On Friday, April 3, Wilder and Sellers filmed the scene in which Orville
gives a piano lesson to a child while growing increasingly convinced that
his wife, played by Felicia Farr, is (as Wilder put it) “doing it” with the
milkman. Standing on the sidelines along with Peter’s costars Dean Martin,
Kim Novak, Felicia Farr, and Cliff Osmond, Britt watched her husband
perform for the first time. She was amazed by his extraordinary talent and
spark. So were the others, including Wilder himself, who, despite his experience as a director, couldn’t help but break out into unrestrained laughter
during Peter’s takes.

“And then he did not show up on Monday,” Billy Wilder declared
from a distance of thirty-five years. “He had borrowed some money from
me because he wanted to take his kids to Disneyland. He was at Disneyland!
That’s the last I saw of him, giving him the money. It was two or three
hundred dollars.”

• • •

 

 

There is a funny but foreboding exchange in
The World of Henry Orient
between the difficult Henry and his earnest manager, Sidney (John Fiedler).
“Henry!” Sidney pleads. “You’ve got to remember you’re not Van Cliburn!
Now if Van Cliburn misses a rehearsal, he’s still Van Cliburn, and nobody
says, ‘Throw the bum out!’ ” But Henry is having his hair done at the
moment and is too busy admiring his own head in a handheld mirror to
concern himself with the warning. “I tried ’a phone ’em,” he mumbles.

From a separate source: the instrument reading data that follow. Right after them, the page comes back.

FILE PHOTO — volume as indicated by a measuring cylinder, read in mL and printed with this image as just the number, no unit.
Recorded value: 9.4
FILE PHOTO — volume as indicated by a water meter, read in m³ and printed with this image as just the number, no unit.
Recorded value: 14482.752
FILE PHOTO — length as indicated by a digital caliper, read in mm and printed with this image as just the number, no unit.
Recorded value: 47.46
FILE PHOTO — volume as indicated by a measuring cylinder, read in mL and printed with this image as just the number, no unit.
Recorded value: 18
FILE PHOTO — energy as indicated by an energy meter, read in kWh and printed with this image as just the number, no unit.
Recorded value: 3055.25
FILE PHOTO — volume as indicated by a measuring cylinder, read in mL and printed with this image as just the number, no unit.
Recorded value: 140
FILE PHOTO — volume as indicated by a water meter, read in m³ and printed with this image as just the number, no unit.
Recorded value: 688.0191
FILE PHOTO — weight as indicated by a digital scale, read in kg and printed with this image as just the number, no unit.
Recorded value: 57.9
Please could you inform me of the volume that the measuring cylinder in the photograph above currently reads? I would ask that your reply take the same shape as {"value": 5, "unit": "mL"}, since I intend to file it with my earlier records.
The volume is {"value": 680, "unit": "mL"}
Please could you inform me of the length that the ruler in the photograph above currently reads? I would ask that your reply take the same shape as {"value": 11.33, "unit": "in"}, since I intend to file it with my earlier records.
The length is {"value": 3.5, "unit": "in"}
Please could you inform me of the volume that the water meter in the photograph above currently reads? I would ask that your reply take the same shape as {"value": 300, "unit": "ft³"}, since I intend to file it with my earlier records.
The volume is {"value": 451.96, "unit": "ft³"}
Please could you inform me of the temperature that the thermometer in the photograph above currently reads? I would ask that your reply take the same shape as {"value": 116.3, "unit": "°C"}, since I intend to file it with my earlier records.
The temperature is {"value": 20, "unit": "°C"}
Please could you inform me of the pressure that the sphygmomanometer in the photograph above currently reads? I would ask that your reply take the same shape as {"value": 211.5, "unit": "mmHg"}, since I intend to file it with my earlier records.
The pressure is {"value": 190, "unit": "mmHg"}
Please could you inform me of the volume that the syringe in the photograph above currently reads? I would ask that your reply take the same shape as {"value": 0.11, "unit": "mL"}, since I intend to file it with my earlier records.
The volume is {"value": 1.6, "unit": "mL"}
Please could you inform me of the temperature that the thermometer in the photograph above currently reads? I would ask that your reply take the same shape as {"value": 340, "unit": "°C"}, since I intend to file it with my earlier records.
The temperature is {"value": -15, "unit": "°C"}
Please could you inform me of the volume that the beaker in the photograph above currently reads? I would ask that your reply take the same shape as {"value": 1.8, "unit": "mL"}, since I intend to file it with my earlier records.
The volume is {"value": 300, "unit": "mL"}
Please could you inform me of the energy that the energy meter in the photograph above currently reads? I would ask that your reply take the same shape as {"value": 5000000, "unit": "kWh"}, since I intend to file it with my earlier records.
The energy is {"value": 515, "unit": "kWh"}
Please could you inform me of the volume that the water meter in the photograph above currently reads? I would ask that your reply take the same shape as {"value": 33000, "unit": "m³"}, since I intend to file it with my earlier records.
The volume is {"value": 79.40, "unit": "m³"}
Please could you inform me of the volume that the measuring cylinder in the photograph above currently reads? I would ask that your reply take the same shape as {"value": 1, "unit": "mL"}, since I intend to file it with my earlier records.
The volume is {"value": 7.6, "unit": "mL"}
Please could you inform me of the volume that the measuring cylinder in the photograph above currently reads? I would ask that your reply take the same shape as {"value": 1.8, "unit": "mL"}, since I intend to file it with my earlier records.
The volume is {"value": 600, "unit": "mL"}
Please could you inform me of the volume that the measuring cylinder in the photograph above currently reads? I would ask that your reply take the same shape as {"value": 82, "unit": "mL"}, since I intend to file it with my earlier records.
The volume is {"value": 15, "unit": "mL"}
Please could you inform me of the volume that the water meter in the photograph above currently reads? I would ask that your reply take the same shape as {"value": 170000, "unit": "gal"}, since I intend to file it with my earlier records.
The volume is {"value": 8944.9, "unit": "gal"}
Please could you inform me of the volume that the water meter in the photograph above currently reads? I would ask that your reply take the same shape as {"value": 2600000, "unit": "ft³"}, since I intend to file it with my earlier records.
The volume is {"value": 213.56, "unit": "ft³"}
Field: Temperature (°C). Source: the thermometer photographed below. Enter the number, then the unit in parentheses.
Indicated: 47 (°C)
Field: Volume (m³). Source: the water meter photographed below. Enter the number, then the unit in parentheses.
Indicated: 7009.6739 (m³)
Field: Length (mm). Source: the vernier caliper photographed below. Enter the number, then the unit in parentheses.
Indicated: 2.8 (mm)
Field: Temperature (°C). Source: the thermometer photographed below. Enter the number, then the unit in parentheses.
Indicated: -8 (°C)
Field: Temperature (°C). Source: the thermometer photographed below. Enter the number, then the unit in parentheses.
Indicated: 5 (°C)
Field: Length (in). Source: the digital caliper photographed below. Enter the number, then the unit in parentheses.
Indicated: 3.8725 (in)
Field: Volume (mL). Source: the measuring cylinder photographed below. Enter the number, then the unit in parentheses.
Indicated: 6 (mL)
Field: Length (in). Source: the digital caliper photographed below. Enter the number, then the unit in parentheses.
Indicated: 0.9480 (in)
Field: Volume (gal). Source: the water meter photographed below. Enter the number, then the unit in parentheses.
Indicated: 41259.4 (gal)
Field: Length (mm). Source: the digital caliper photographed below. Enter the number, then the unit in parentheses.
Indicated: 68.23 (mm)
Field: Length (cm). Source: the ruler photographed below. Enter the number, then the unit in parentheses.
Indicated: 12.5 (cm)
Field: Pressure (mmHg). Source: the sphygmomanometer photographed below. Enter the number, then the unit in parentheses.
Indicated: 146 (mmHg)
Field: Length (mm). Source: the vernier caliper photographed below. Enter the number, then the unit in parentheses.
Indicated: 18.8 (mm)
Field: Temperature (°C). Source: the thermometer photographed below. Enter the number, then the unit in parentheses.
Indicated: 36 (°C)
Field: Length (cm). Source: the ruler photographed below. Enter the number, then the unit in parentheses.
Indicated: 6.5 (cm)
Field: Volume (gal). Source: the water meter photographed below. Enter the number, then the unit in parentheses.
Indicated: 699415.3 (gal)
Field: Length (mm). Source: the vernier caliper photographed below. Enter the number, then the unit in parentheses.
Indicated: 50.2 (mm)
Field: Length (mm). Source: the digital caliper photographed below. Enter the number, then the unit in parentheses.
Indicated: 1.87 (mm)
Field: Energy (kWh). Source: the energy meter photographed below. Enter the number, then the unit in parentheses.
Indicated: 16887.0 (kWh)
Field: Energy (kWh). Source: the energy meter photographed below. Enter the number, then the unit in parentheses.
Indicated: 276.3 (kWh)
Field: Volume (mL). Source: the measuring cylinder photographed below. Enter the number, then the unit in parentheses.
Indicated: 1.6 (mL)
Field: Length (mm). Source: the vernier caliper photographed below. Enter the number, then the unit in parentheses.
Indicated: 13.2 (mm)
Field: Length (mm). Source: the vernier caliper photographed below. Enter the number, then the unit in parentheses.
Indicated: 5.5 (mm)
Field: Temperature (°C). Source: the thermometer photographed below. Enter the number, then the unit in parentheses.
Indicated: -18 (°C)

In 1964, Peter’s profound misfortune was that he
was
Van Cliburn.
On that incontrovertible basis, he believed he could do as he pleased. In
fact, if comparisons are to be drawn, Peter Sellers was better than Van
Cliburn. He was more famous. And he made more money. And ironically,
despite years of outrageous behavior and eccentricity and periodically debilitating despair, Peter Sellers ended up remaining far longer on the klieg-lit
world stage than Van Cliburn.

• • •

 

 

He was worried about his body. As Britt describes it, Peter “believed that
the essence of his masculinity relied on his ardor as a lover. He was always
searching for what he liked to term as the ‘ultimate’ orgasm, and when he
discovered that amyl nitrate assisted his physical endurance the tiny capsules
of chemical became almost a routine component of our nightly love-making
pattern.” So on Monday, April 6, after forgoing the tension-provoking
sound stages of
Kiss Me, Stupid
for VIP treatment at the Magic Kingdom,
Peter and Britt put the kids to sleep and went to bed, inhaled some poppers,
made love with their hearts racing, and afterward opened a bottle of champagne, which spilled all over the sheets. They were changing them when
Peter reached for his chest. “Get me some brandy—quickly,” he said.